Stored items:
:::

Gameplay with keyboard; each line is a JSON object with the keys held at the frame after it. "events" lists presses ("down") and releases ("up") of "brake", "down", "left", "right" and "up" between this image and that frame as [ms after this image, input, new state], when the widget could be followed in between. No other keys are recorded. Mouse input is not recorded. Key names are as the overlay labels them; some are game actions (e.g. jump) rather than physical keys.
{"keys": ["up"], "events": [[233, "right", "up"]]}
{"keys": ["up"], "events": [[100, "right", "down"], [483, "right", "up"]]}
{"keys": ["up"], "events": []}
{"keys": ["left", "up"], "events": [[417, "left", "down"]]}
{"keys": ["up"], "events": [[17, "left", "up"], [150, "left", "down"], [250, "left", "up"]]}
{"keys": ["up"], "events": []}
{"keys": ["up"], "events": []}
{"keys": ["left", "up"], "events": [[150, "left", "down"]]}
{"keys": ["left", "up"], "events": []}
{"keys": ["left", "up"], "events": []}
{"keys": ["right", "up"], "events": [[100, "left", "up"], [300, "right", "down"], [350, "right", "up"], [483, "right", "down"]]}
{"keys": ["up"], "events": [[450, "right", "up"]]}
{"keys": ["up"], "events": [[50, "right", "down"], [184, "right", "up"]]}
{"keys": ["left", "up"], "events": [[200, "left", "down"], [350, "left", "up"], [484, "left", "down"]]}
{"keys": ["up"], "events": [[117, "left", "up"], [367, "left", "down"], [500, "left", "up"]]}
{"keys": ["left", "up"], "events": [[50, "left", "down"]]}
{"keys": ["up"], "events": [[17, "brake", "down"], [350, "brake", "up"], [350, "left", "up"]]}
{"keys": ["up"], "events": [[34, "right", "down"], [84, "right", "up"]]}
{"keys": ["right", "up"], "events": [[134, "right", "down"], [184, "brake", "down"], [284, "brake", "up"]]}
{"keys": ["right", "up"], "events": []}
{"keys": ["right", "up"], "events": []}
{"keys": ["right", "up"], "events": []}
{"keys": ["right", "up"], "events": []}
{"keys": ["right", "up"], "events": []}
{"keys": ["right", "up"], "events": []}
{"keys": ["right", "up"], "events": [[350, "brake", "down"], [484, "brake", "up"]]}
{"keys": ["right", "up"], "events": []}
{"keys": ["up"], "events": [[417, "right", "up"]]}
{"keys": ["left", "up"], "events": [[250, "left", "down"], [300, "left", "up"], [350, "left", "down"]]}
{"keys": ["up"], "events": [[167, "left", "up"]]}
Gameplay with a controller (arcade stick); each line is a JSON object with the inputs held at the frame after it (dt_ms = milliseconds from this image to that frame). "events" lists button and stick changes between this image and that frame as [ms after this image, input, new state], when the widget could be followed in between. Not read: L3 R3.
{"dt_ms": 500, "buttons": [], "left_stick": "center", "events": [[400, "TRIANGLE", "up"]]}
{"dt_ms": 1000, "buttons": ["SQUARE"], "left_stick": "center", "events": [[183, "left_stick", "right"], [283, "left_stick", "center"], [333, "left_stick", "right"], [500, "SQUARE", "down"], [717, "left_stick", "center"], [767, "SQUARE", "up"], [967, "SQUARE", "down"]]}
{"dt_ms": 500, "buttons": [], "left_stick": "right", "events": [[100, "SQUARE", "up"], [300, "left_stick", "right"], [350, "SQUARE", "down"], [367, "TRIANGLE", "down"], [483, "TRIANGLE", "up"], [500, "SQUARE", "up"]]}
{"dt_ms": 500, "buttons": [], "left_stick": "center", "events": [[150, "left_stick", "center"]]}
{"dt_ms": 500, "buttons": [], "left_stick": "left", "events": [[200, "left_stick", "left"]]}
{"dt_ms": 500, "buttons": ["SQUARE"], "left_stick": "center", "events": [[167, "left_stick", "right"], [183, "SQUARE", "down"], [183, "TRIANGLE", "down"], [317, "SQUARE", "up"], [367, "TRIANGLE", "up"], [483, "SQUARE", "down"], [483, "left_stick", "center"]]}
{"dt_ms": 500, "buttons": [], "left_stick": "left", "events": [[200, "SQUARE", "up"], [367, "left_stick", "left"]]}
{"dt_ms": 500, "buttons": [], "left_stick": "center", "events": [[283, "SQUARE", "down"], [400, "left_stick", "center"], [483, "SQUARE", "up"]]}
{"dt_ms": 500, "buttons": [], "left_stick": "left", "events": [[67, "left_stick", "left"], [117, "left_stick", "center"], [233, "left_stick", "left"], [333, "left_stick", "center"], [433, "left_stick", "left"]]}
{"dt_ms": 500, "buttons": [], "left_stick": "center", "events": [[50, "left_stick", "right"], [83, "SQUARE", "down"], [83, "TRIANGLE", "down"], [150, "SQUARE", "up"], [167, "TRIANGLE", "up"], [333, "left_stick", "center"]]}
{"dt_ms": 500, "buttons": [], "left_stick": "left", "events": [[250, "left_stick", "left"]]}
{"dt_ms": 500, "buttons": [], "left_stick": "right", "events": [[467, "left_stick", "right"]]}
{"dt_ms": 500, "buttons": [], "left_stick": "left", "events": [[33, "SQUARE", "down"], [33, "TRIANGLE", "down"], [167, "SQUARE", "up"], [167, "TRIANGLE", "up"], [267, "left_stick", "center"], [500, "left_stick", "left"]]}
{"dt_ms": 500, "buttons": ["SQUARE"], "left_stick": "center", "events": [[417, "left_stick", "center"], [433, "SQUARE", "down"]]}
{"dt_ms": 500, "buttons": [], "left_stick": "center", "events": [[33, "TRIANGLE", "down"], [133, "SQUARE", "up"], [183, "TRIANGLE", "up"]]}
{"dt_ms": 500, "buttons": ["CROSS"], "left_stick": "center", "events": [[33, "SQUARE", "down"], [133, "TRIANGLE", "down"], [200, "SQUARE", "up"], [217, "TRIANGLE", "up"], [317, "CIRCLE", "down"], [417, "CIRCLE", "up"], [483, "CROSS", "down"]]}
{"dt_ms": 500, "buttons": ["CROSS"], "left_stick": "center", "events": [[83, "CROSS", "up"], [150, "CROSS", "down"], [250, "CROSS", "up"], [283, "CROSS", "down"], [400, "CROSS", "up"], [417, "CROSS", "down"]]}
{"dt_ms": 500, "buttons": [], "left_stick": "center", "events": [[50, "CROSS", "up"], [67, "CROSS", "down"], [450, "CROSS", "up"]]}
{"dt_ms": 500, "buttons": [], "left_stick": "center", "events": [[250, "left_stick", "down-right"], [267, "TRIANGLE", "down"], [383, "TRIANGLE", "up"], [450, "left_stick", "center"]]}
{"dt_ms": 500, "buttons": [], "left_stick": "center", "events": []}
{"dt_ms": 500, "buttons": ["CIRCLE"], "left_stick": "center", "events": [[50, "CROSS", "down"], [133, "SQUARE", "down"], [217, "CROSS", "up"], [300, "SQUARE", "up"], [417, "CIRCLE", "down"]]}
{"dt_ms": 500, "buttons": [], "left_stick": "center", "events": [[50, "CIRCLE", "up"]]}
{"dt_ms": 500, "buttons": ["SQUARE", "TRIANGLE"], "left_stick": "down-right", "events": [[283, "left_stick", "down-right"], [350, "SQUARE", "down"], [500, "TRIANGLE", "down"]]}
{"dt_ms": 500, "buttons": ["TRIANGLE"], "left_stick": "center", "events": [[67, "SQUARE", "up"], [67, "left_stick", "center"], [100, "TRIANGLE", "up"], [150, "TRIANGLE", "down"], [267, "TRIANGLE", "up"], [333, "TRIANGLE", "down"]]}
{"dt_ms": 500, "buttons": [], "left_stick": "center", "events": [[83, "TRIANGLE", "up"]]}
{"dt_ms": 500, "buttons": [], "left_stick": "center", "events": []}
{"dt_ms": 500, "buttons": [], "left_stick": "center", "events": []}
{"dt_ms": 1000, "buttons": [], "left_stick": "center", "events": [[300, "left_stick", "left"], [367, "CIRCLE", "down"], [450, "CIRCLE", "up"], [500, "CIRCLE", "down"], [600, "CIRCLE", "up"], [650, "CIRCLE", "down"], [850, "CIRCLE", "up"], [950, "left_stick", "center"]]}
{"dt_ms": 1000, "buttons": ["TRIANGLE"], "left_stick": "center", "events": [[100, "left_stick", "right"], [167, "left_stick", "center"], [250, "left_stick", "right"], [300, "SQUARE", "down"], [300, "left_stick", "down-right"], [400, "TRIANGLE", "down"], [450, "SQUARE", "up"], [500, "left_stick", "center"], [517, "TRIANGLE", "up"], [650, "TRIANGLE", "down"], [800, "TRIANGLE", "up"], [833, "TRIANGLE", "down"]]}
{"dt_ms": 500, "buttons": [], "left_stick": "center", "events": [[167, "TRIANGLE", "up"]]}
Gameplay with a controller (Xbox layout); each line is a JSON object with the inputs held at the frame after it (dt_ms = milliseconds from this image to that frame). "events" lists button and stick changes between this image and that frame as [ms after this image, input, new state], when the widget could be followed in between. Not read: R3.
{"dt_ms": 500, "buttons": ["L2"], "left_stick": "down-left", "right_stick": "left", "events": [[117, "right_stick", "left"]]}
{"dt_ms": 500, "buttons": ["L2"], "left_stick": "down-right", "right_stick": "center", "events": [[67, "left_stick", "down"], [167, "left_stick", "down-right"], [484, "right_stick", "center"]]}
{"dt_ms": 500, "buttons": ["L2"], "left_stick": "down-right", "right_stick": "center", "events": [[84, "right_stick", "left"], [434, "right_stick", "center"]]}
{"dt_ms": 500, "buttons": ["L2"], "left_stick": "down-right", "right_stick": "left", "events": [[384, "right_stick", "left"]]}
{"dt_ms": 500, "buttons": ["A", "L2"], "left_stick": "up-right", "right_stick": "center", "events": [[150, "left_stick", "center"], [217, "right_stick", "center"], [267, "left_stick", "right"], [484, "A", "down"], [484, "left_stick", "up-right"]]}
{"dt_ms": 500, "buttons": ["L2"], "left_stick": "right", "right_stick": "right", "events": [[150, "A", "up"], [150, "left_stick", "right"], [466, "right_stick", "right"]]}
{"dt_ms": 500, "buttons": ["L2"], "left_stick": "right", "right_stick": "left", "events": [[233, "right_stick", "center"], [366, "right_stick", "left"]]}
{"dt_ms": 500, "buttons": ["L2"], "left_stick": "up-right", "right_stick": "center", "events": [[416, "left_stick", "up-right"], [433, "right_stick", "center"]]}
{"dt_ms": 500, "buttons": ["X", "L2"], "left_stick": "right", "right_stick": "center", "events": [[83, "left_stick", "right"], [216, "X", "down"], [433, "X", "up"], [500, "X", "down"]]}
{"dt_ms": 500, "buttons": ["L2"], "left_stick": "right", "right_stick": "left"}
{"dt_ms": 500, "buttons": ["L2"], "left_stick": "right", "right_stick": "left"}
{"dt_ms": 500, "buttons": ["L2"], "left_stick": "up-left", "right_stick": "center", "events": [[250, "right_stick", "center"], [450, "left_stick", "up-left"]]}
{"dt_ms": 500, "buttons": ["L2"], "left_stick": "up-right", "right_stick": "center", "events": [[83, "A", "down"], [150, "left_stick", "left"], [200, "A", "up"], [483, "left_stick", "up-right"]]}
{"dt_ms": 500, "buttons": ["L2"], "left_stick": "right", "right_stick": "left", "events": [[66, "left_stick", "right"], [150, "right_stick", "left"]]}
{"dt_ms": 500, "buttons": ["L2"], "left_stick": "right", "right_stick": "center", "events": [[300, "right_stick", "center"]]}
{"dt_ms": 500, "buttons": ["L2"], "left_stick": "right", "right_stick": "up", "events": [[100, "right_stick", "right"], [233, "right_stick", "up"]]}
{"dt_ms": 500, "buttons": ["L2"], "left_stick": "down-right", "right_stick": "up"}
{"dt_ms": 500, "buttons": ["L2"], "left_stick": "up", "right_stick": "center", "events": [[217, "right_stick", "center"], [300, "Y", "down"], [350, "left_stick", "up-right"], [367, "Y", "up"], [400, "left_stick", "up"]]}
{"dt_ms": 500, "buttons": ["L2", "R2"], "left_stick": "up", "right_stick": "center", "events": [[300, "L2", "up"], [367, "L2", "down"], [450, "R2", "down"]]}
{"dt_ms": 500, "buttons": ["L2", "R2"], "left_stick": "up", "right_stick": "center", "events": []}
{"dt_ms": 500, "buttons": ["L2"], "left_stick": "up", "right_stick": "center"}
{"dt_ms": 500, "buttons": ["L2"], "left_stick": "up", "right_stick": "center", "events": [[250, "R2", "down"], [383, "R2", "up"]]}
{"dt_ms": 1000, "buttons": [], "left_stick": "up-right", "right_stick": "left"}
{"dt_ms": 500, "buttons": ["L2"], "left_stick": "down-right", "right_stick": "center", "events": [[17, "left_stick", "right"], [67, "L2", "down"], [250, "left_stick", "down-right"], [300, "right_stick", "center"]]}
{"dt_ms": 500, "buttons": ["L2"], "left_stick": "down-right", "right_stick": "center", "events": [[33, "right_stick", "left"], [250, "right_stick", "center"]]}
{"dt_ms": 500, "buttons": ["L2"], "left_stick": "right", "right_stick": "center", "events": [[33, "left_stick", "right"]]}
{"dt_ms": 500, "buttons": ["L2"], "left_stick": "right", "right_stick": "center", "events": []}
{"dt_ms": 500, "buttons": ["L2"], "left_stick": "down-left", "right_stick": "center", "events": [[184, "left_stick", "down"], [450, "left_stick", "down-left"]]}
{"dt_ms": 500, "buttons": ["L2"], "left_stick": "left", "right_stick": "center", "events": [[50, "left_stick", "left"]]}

:::

How to complete this task → Out of the preceding entries, pull each line that contains the word "when".

The completed task →
Gameplay with keyboard; each line is a JSON object with the keys held at the frame after it. "events" lists presses ("down") and releases ("up") of "brake", "down", "left", "right" and "up" between this image and that frame as [ms after this image, input, new state], when the widget could be followed in between. No other keys are recorded. Mouse input is not recorded. Key names are as the overlay labels them; some are game actions (e.g. jump) rather than physical keys.
Gameplay with a controller (arcade stick); each line is a JSON object with the inputs held at the frame after it (dt_ms = milliseconds from this image to that frame). "events" lists button and stick changes between this image and that frame as [ms after this image, input, new state], when the widget could be followed in between. Not read: L3 R3.
Gameplay with a controller (Xbox layout); each line is a JSON object with the inputs held at the frame after it (dt_ms = milliseconds from this image to that frame). "events" lists button and stick changes between this image and that frame as [ms after this image, input, new state], when the widget could be followed in between. Not read: R3.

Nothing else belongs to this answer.